** ASSIGNED TASK **
Each line in the entries below that holds the string "crew" must be copied.

** SOURCE DATA **
────────────────────────────────────────
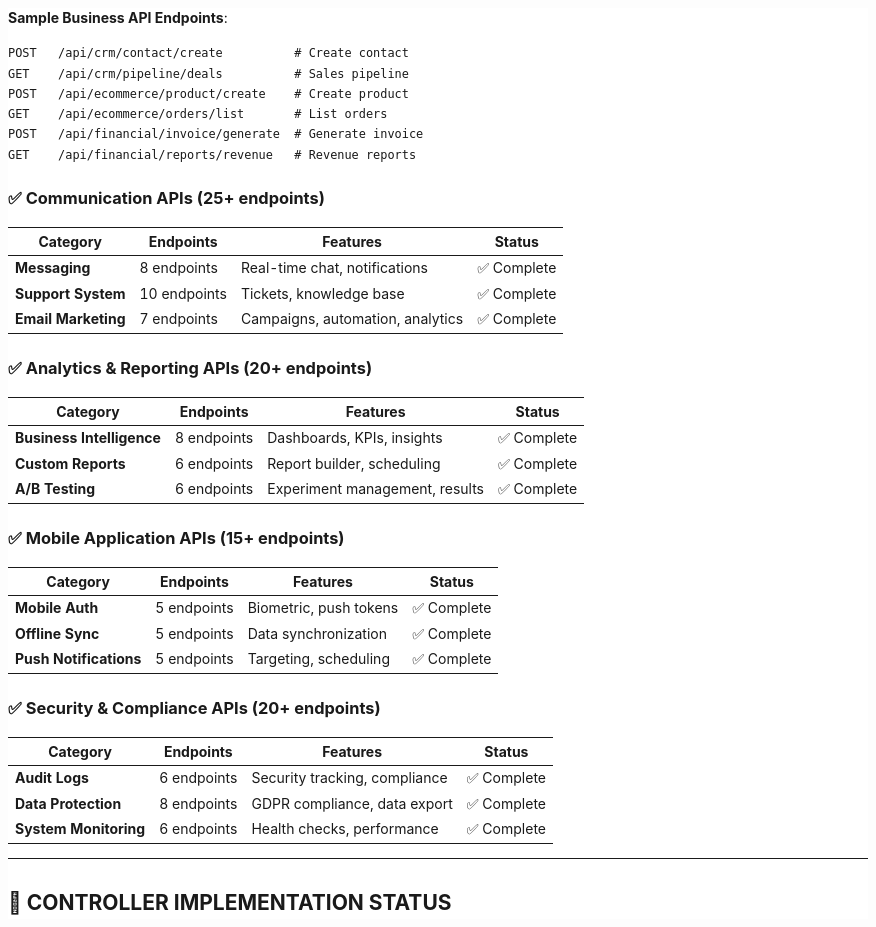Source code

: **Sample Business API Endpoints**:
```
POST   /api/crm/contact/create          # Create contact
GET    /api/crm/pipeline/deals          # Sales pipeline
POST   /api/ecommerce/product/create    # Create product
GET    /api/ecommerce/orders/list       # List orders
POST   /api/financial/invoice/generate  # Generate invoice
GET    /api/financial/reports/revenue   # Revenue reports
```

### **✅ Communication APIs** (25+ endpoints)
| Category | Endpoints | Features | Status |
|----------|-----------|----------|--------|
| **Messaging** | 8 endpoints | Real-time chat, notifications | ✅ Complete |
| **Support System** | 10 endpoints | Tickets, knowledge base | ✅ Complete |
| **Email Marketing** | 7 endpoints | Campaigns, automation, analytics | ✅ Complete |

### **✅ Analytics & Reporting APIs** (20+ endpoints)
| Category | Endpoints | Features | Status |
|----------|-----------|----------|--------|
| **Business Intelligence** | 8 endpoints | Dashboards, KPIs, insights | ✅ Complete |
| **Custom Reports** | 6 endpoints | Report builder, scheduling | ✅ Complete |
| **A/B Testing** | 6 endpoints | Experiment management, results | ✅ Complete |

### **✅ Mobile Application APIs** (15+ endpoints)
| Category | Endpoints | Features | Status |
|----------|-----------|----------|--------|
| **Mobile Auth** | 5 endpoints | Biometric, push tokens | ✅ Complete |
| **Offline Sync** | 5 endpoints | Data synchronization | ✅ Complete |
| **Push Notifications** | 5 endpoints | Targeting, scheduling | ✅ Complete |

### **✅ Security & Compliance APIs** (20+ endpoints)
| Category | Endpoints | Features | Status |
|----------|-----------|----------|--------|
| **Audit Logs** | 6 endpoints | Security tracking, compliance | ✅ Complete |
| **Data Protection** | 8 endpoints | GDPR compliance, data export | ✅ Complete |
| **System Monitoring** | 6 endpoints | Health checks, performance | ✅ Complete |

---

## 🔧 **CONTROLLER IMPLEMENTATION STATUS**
────────────────────────────────────────
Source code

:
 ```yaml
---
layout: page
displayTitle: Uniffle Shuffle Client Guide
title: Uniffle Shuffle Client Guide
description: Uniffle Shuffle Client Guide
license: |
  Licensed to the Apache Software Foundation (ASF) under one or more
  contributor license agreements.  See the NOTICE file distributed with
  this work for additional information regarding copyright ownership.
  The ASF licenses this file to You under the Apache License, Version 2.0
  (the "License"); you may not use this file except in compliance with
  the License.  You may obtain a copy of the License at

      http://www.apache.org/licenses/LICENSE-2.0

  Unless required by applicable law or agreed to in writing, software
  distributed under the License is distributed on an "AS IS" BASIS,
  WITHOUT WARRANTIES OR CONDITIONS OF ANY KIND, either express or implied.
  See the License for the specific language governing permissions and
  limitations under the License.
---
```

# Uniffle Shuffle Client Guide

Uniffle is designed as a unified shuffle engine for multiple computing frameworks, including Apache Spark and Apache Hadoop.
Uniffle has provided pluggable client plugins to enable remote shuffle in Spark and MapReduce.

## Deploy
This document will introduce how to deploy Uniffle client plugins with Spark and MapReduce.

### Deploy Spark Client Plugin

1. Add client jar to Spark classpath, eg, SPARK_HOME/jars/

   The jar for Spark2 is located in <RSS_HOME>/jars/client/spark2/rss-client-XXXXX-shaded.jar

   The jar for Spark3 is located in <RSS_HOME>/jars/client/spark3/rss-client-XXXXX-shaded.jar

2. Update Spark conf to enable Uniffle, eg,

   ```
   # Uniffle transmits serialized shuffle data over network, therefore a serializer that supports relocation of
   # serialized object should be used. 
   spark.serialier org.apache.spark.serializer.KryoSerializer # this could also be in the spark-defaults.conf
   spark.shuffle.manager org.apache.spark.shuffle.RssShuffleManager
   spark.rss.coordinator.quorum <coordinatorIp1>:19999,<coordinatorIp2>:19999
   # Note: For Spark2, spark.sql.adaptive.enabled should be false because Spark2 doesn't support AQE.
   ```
────────────────────────────────────────
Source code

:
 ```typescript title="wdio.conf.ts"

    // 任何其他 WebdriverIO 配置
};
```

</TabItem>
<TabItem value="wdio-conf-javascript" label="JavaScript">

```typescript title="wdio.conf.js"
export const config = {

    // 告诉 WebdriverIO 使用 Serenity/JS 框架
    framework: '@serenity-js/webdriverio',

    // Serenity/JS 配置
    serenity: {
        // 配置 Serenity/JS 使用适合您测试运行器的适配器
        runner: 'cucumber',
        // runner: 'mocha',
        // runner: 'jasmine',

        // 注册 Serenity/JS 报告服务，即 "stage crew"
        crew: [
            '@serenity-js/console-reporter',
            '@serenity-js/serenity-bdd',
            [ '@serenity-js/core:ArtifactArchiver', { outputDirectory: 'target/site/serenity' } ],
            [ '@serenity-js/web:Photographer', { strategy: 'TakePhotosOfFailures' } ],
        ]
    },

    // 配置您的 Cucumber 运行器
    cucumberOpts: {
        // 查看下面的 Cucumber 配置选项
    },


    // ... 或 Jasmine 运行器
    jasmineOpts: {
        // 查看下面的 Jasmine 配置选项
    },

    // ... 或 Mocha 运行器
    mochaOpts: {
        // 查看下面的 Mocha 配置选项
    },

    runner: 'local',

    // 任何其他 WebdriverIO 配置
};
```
────────────────────────────────────────
** TASK ANSWER **
        // 注册 Serenity/JS 报告服务，即 "stage crew"
        crew: [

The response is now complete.